The Singapore government would require all departing flights from the country to use sustainable aviation fuel (SAF) in 2026 onward. The country was aiming for a 1% SAF adoption by 2026, and was planning to increase the ratio to 3 to 5% by 2030, depending on the global trends. To attain this goal, the government will introduce a SAF levy on airline companies and passengers. The rate of tax will be decided based on expectations of SAF prices and amounts of usage.

According to the calculations by the Ministry of Transportation in Singapore, the air-ticket price of direct flights for an economy seat from Singapore to Bangkok, Tokyo, London could be raised by around $1.

The differential for LR-size cargoes of 0.001% sulfur gasoil on an FOB Middle East basis stayed in the same level on week. It was reported that discussions on cargoes loading from the Middle East or India seemed to be held at a premium of around $3.00/bbl to the quotations on an FOB basis.

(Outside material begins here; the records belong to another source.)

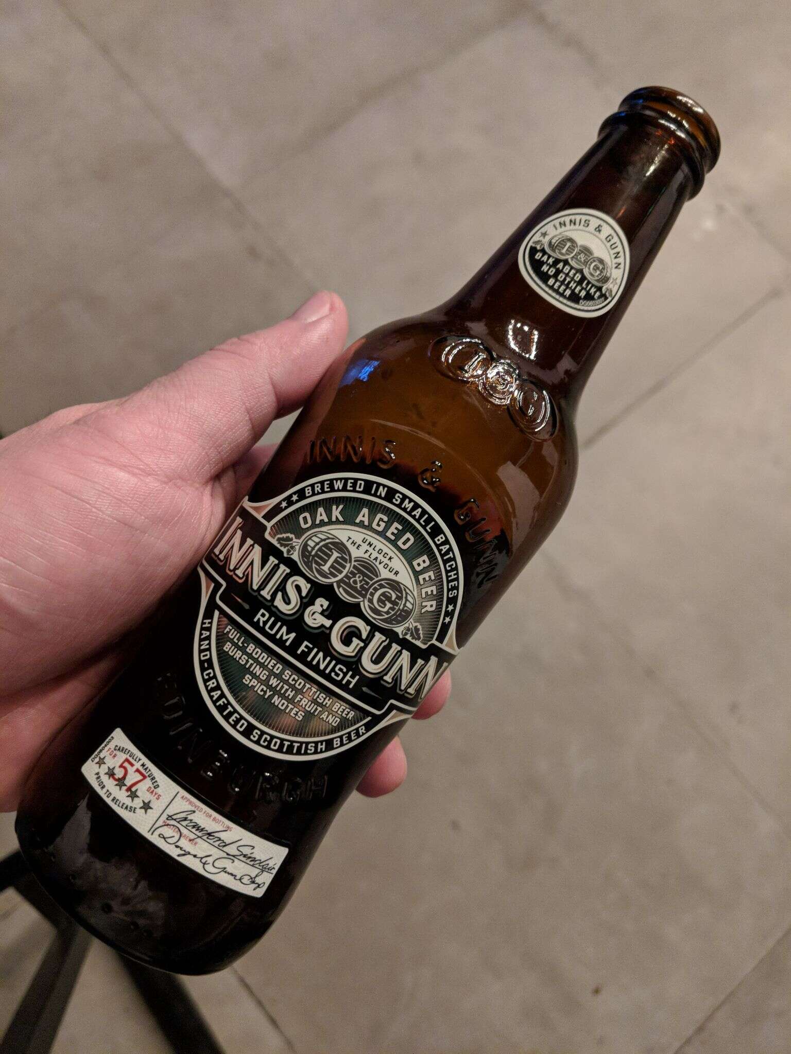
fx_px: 823
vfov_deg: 65.3
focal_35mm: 27
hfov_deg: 51.4
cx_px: 396
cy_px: 527
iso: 439
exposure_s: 1/33.4
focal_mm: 4.44
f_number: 1.8
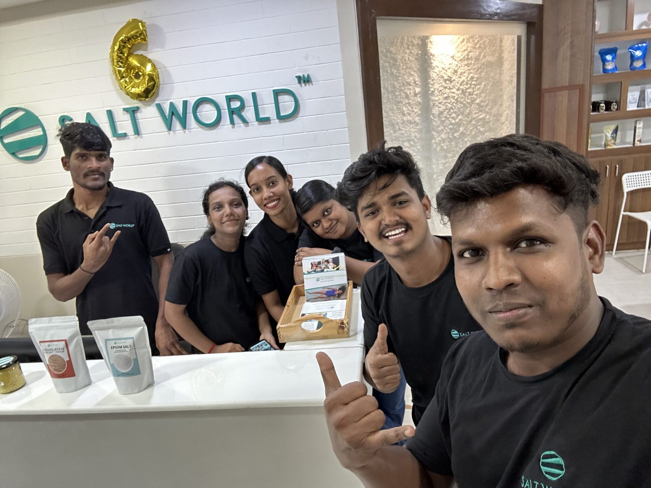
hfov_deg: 73.9
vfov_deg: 58.9
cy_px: 244
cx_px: 326
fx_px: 433
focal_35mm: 23
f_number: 1.9
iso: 320
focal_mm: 2.69
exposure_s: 1/25
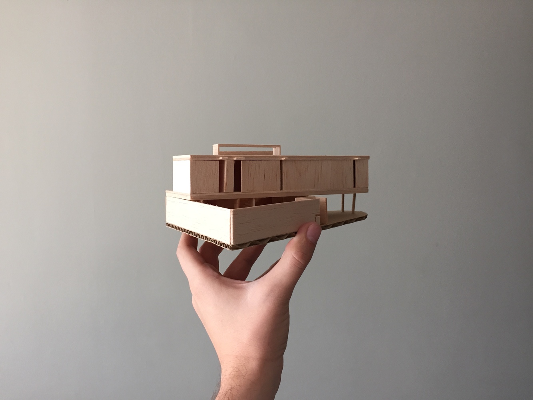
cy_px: 200
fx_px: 447
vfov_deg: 48.2
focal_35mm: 29
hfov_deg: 61.7
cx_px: 266
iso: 40
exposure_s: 1/30
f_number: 2.2
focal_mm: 4.15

However, market sentiment was strong on firm demand in Europe. As mentioned before, more and more vessels with cargoes from the Middle East, India, North Asia and so on to Europe were taking routes via the Cape of Good Hope, so that arrivals in Europe were delayed. Thus, prices of gasoil in Europe were increasing and a market source said that prices for cargoes from the Middle East and India were pushed up.

  

Fuel oil: Bullish and bearish factors behind the Asia market

The differential for MR-size cargoes of 3.5% sulfur fuel oil (380cst) on an FOB South Korea basis was remaining in the level equivalent to Feb 16. No new talks were still detected on an FOB South Korea spot cargo basis. A market player took it that the market was seeking directions since the Asia market, where Singapore is the largest trading hub, weaved with the bullish factors with the bearish ones. In the area, less supply from Russia recently dampened market sentiment of ample supply to a certain degree, an industry source pointed out. On the other hand, buyers' poor appetite for 380cst persisted in the bunker fuel market.